**Your assignment:** Reproduce the items below word for word, starting with the line that contains "28: (268, 100)" and going on through the line that contains "31: (186, 89)". Leave any pictures out of your answer.

=== Begin Enclosure ===

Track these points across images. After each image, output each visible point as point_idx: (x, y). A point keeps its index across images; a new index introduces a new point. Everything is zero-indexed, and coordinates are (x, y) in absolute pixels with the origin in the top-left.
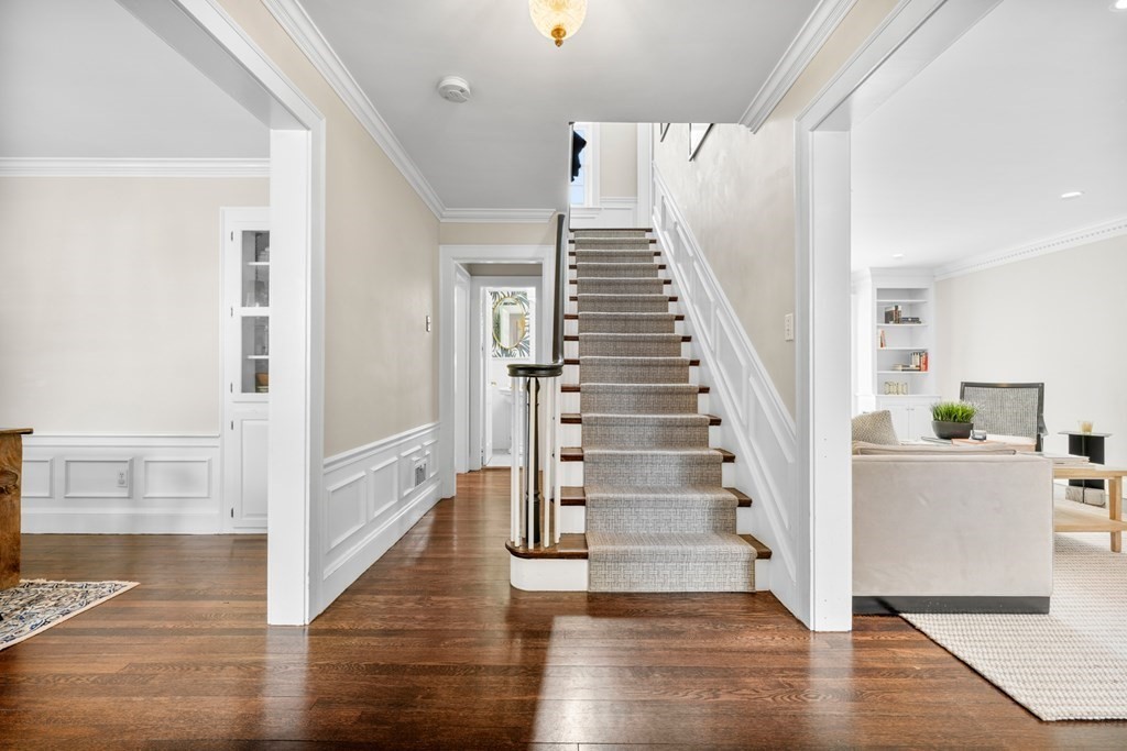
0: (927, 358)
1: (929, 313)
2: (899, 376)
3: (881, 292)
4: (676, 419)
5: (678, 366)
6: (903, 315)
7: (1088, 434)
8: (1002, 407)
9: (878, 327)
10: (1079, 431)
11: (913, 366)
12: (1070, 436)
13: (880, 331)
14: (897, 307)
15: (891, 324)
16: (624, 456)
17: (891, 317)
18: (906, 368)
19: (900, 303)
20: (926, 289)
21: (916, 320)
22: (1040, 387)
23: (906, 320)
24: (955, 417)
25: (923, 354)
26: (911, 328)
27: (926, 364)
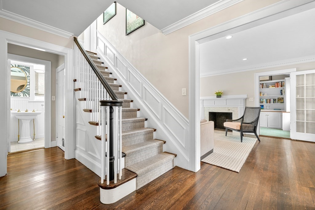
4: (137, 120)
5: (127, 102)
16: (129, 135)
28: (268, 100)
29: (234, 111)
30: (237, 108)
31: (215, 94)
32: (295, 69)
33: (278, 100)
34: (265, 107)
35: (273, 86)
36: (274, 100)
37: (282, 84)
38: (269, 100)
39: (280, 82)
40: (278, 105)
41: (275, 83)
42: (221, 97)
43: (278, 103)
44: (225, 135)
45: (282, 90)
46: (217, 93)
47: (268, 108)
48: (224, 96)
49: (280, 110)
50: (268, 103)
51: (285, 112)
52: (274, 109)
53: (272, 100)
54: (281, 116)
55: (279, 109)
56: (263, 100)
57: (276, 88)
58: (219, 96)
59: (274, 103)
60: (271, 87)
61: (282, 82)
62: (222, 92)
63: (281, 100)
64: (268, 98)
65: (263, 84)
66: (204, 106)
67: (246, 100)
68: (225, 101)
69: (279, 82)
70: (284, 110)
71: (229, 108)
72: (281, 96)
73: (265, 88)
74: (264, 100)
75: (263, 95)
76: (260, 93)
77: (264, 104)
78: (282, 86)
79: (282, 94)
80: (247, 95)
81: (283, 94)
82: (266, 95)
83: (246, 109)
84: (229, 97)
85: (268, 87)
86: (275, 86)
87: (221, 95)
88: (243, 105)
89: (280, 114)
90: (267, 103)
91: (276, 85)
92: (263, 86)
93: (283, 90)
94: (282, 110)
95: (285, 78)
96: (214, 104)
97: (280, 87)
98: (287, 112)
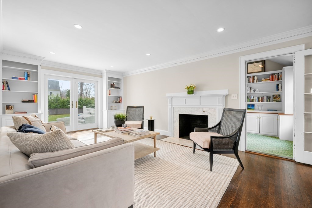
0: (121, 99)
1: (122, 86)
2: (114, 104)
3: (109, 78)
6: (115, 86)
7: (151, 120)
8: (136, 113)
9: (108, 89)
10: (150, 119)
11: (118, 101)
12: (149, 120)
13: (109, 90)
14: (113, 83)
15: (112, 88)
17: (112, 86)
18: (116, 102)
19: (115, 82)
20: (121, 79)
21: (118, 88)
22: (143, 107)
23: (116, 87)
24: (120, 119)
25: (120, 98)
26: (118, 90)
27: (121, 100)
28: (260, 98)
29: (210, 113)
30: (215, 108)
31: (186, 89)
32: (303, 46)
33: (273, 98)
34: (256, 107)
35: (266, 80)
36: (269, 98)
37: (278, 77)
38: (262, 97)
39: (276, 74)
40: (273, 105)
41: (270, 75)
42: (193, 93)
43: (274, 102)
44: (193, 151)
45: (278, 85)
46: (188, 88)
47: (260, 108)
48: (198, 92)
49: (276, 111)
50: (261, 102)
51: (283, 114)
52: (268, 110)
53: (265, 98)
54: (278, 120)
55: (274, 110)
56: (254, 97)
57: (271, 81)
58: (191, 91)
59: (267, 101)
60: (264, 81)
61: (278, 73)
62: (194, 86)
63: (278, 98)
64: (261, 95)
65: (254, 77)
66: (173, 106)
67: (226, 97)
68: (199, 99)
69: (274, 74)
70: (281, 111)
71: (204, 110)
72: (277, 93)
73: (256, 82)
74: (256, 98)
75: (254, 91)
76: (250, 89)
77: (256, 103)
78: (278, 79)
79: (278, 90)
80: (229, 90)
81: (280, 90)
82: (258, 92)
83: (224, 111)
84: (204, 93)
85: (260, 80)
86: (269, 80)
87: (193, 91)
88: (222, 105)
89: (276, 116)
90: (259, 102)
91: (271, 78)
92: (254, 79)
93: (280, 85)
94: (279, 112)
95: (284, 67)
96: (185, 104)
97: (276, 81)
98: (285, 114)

=== End Enclosure ===
=== Begin Enclosure ===

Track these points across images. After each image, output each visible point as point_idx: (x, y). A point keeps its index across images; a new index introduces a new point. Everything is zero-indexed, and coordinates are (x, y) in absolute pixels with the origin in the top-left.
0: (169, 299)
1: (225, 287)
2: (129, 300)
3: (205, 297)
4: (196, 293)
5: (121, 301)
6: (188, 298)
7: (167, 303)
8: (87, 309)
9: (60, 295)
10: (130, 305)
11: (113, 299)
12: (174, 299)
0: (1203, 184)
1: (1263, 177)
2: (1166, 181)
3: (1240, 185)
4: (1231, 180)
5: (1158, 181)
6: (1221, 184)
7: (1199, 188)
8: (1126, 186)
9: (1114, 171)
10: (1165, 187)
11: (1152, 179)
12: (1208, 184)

=== End Enclosure ===
=== Begin Enclosure ===

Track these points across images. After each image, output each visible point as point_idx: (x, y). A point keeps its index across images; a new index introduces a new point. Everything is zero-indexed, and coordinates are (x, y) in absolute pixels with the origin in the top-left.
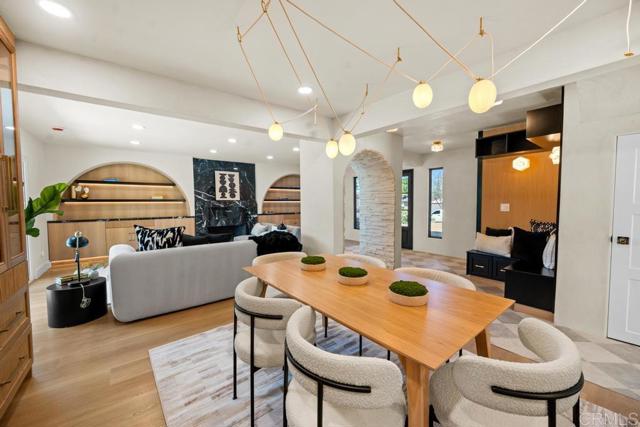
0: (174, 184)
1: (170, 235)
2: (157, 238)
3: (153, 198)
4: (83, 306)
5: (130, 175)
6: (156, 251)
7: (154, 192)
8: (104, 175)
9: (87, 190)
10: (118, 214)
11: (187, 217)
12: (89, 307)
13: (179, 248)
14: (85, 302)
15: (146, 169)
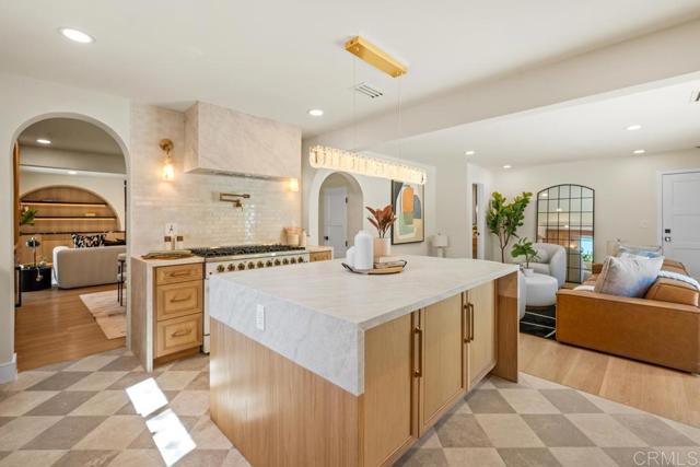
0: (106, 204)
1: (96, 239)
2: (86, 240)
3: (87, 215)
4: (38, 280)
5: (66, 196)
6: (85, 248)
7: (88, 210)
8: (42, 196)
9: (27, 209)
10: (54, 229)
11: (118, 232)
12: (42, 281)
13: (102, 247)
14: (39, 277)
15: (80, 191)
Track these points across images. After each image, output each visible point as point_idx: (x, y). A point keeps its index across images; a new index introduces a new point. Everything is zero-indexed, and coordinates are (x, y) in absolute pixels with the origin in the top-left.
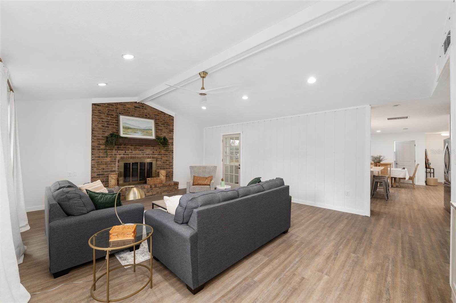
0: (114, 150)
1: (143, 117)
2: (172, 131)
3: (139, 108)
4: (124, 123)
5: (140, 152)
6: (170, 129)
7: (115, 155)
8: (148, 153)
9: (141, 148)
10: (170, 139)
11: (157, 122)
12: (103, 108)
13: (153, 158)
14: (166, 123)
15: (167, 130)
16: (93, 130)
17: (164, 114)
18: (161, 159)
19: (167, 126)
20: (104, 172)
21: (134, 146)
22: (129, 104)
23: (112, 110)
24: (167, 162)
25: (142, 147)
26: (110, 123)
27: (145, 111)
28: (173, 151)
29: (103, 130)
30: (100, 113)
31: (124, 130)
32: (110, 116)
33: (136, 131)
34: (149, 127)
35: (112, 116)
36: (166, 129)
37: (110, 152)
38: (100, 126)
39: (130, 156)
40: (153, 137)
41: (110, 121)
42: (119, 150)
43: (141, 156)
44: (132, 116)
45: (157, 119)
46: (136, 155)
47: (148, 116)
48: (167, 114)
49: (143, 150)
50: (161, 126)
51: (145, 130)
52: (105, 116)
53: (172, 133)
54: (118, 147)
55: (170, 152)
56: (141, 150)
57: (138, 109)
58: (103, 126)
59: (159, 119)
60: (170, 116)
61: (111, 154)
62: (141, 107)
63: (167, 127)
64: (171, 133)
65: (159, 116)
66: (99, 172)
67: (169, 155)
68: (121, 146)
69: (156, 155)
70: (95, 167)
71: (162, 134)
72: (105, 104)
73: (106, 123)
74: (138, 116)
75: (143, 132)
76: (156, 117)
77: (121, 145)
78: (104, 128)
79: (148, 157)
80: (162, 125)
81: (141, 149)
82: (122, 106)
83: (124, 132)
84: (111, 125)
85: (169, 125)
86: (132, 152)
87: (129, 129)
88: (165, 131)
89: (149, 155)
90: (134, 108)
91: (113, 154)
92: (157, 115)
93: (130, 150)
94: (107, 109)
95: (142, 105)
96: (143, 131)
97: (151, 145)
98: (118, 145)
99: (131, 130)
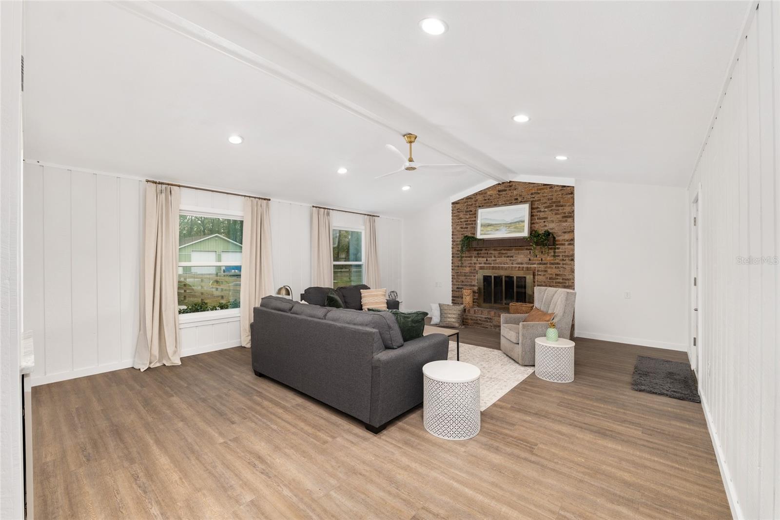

=== End Enclosure ===

**Your response:**
28: (268, 100)
29: (234, 111)
30: (237, 108)
31: (215, 94)
32: (295, 69)
33: (278, 100)
34: (265, 107)
35: (273, 86)
36: (274, 100)
37: (282, 84)
38: (269, 100)
39: (280, 82)
40: (278, 105)
41: (275, 83)
42: (221, 97)
43: (278, 103)
44: (225, 135)
45: (282, 90)
46: (217, 93)
47: (268, 108)
48: (224, 96)
49: (280, 110)
50: (268, 103)
51: (285, 112)
52: (274, 109)
53: (272, 100)
54: (281, 116)
55: (279, 109)
56: (263, 100)
57: (276, 88)
58: (219, 96)
59: (274, 103)
60: (271, 87)
61: (282, 82)
62: (222, 92)
63: (281, 100)
64: (268, 98)
65: (263, 84)
66: (204, 106)
67: (246, 100)
68: (225, 101)
69: (279, 82)
70: (284, 110)
71: (229, 108)
72: (281, 96)
73: (265, 88)
74: (264, 100)
75: (263, 95)
76: (260, 93)
77: (264, 104)
78: (282, 86)
79: (282, 94)
80: (247, 95)
81: (283, 94)
82: (266, 95)
83: (246, 109)
84: (229, 97)
85: (268, 87)
86: (275, 86)
87: (221, 95)
88: (243, 105)
89: (280, 114)
90: (267, 103)
91: (276, 85)
92: (263, 86)
93: (283, 90)
94: (282, 110)
95: (285, 78)
96: (214, 104)
97: (280, 87)
98: (287, 112)
0: (121, 99)
1: (122, 86)
2: (114, 104)
3: (109, 78)
6: (115, 86)
7: (151, 120)
8: (136, 113)
9: (108, 89)
10: (150, 119)
11: (118, 101)
12: (149, 120)
13: (109, 90)
14: (113, 83)
15: (112, 88)
17: (112, 86)
18: (116, 102)
19: (115, 82)
20: (121, 79)
21: (118, 88)
22: (143, 107)
23: (116, 87)
24: (120, 119)
25: (120, 98)
26: (118, 90)
27: (121, 100)
28: (260, 98)
29: (210, 113)
30: (215, 108)
31: (186, 89)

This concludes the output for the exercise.